The first thing he shows us are tapir tracks in the sand, the next a stern committee of redheaded turkey vultures, drying wings spread 5 feet wide on the beach. A raccoon like coatimundi pops up from the scrub, and lizard eyes follow us as we exit the sweltering beach and enter the shaded jungle, searching trees for toucans and macaws and exquisitely painted little birds, such as the black-throated trogon with its yellow breast and swanky, black-and-white patterned tail.
The rumble in the jungle begins as a distant, deep-throated roar. We follow the sound to a tree full of howler monkeys. The leaves shudder as they jump from branch to branch, mamas carrying their young on their backs, papas hooting and whooping. Excited visitors clump below, pointing up and mesmerised.

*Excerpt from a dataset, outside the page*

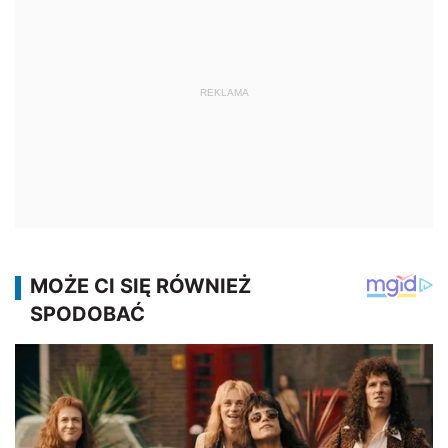
REKLAMA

Before the day is done, with our guide's trained eye, we will have seen all four species of Costa Rican monkeys: the howlers, white-faced capuchins, squirrel monkeys and spider monkeys that stage an attempted takeover of a toucan tree. The birds shriek in protest. It's a raucous day in the wild.
Some seven hours after we came ashore, we splash back into the water and board the boat home, happy and tired. Soon, frigates and kites are wheeling above us and flying fish with wings like glass leap along the boat's sides. I study Corcovado's protected shores as we pass: all those empty beaches, all that crazy life teeming in the jungles behind them. The scene stretches on for mile upon mile.
I close my eyes, overcome with a sense of relief and gratitude. For here, on this untrampled peninsula, in a country of love and peace, in a world slowly paving over, there is still a place for the wild things.